AN IMPRESSIVE volunteer group set up to provide support for the most vulnerable residents of a north London community amid the coronavirus lockdown has now amassed 600 members.
The Hampstead Volunteer Corps was first launched when the pandemic hit Britain in March – when a group of residents from the north London village, who were concerned about how their more vulnerable neighbours would fare within lockdown restrictions, decided to take action.
Co. Monaghan man Martin Connolly, who has been living and working in London for the past two years, and lives in the area, has been involved from the start.
“From the outset, our goal has been neighbours helping neighbours,” he told The Irish Post.
“I work for a procurement company travelling all over the UK, but the pandemic meant I couldn't travel as much so I found myself at home and wanted to help neighbours in need,” he explained.
Martin joined his similarly minded neighbours and the group began to leaflet their local area and post flyers in public spaces offering their services.
Their posters read: ‘Need help?
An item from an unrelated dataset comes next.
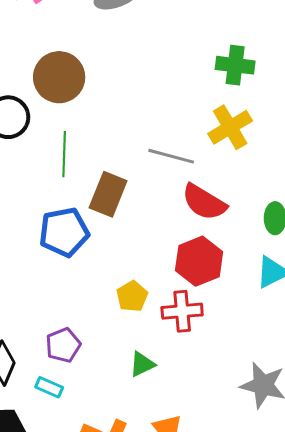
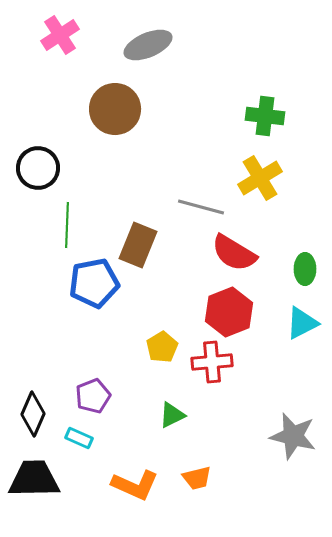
brown circle: (59, 77) -> (115, 109), moved
green line: (64, 154) -> (67, 225), moved

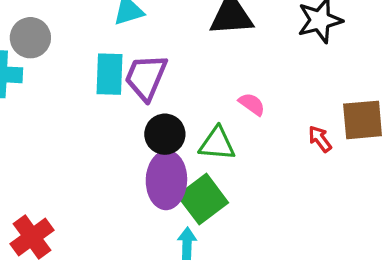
Grocery shopping. Prescription pickup. Dog walking.’
They include pictures of some of the volunteers who are willing and able to offer help with these services and asks them to “please do get in touch”.
“Living close to the Royal Free Hospital, we know a lot of the nurses and staff there and felt we really wanted to help, while also helping people in isolation and quarantine at home,” Martin says.
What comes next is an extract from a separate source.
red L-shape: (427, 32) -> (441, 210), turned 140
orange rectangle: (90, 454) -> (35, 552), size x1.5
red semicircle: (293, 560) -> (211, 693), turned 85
“Joining a volunteer group was a great way to give back, get to know people and has been a rewarding experience.”
To date the group has more than 600 members and is serving those who need them most across the community.
Martin, as a Hampstead Volunteers Corps ‘Captain’, is one of the volunteers who helps organise the effort across his postcode area – which covers Parliament Hill, Parkhill Road, Fleet Road, and South End Green.
And he’s not the only Irish member of the group.
Fellow Hampstead resident Ailbhe Burke, a Cork-born neurology consultant for the NHS who moved to London in 2001, is a fellow ‘Captain’ for the same postcode.
Another active volunteer in the Corps team is Kerry native Liz Lane – who has spent the past 32 years living in London, where she works as a carer.
Having flyered all of their local streets ahead of the lockdown kicking in in March, the Hampstead Volunteer Corps are as busy now as they ever were with the service, Martin confirms.
“We flyered all the streets in our area just before the lockdown and so take regular requests for prescription collections, grocery shopping, welfare calls and so on,” he explains.
“We have had a huge response from our neighbours,” he adds.
“Our posters adorn shop windows, even those who have had to close.”
The group is also working closely with other aid groups as well as Camden Council to help those who fall outside of the Hampstead postcode or immediate area to ensure they too get help as and when they need it.